To predict whether the patient will survive after 5 years or not based upon the patient's age, year of treatment and the number of positive lymph nodes

In [None]:
print(df.describe())

**Observations:**

* The age of the patients vary from 30 to 83 with the median of 52.
* Although the maximum number of positive lymph nodes observed is 52, nearly 75% of the patients have less than 5 positive lymph nodes and nearly 25% of the patients have no positive lymph nodes
* The dataset contains only a small number of records (306).
* The 73% of values in the target column are '2'

# **Pair plots**

In [None]:
plt.close();
sns.set_style("whitegrid");
sns.pairplot(df,hue='status', height=4);
plt.show()

**Observations :**

* Shown above is a pairplot of all possible combinations of the features keeping the "status" as hue.
* "age" and "nodes are the most useful features in determining the survival status.
* plots shown in blue represent the patients that survived.
* plots shown in orange represent patients that died within 5 years of the treatment.
* there is not much seperation seen in the data points when plotted on pair plots.

# **Histograms**

In [None]:
sns.FacetGrid(df, hue="status", height=5) \
   .map(sns.distplot, "age") \
   .add_legend();
plt.show();

In [None]:
sns.FacetGrid(df, hue="status", height=5) \
   .map(sns.distplot, "year") \
   .add_legend();
plt.show();

In [None]:
sns.FacetGrid(df, hue="status", height=5) \
   .map(sns.distplot, "nodes") \
   .add_legend();
plt.show();

# **PDF and CDF**

In [None]:
counts, bin_edges = np.histogram(df['age'], bins=10, 
                                 density = True)
pdf = counts/(sum(counts))
print(pdf);
print(bin_edges)

#compute CDF
cdf = np.cumsum(pdf)
plt.plot(bin_edges[1:],pdf)
plt.plot(bin_edges[1:], cdf)
plt.xlabel('age')




plt.show();


In [None]:
counts, bin_edges = np.histogram(df['year'], bins=10, 
                                 density = True)
pdf = counts/(sum(counts))
print(pdf);
print(bin_edges)

#compute CDF
cdf = np.cumsum(pdf)
plt.plot(bin_edges[1:],pdf)
plt.plot(bin_edges[1:], cdf)
plt.xlabel('year')




plt.show();

In [None]:
counts, bin_edges = np.histogram(df['nodes'], bins=10, 
                                 density = True)
pdf = counts/(sum(counts))
print(pdf);
print(bin_edges)

#compute CDF
cdf = np.cumsum(pdf)
plt.plot(bin_edges[1:],pdf)
plt.plot(bin_edges[1:], cdf)
plt.xlabel('nodes')




plt.show();

**Observations :**
    
the pdf and cdf of the survived and dead patients seem to overlap a lot to make any significant observation.

# **Box Plot**

In [None]:
sns.boxplot(x='status',y='age', data=df)
plt.show()

In [None]:
sns.boxplot(x='status',y='year', data=df)
plt.show()

In [None]:
sns.boxplot(x='status',y='nodes', data=df)
plt.show()

**Observations**

* it can be inferred from the plot that the people between the age from 30 to approx. 34 survived after the treatment.
* Also, people past the age of 73 were not able to survive.


# **Violin Plot**

In [None]:
sns.violinplot(x="status", y="age", data=df, size=8)
plt.show()

In [None]:
sns.violinplot(x="status", y="year", data=df, size=8)
plt.show()

In [None]:
sns.violinplot(x="status", y="nodes", data=df, size=8)
plt.show()

**Observations**

* The number of positive lymph nodes of the survivors is highly densed from 0 to 5.
* Almost 80% of the patients have less than or equal to 5 positive lymph nodea.
* The patients treated after 1966 have the slighlty higher chance to surive that the rest. The patients treated before 1959 have the slighlty lower chance to surive that the rest.

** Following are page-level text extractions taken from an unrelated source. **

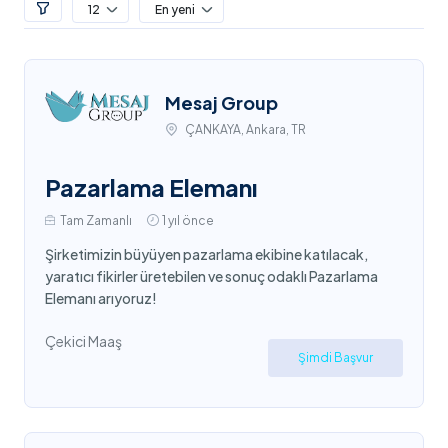
12
En yeni
Mesaj Group
ÇANKAYA, Ankara, TR
Pazarlama Elemanı
Tam Zamanlı
1 yıl önce
Şirketimizin büyüyen pazarlama ekibine katılacak,
yaratıcı fikirler üretebilen ve sonuç odaklı Pazarlama
Elemanı arıyoruz!
Çekici Maaş
Şimdi Başvur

# **Multivariate probability density, contour plot**


In [None]:
sns.jointplot(x="status", y="nodes", data=df, kind="kde");
plt.show();

# **Conclusion**
By plotting all pdf, cdf, box-plot, pair plots etc. we get only one conclusion :
* if number of axillary node is less then survival of patients is more.
* We need more features to come on a good conclusion.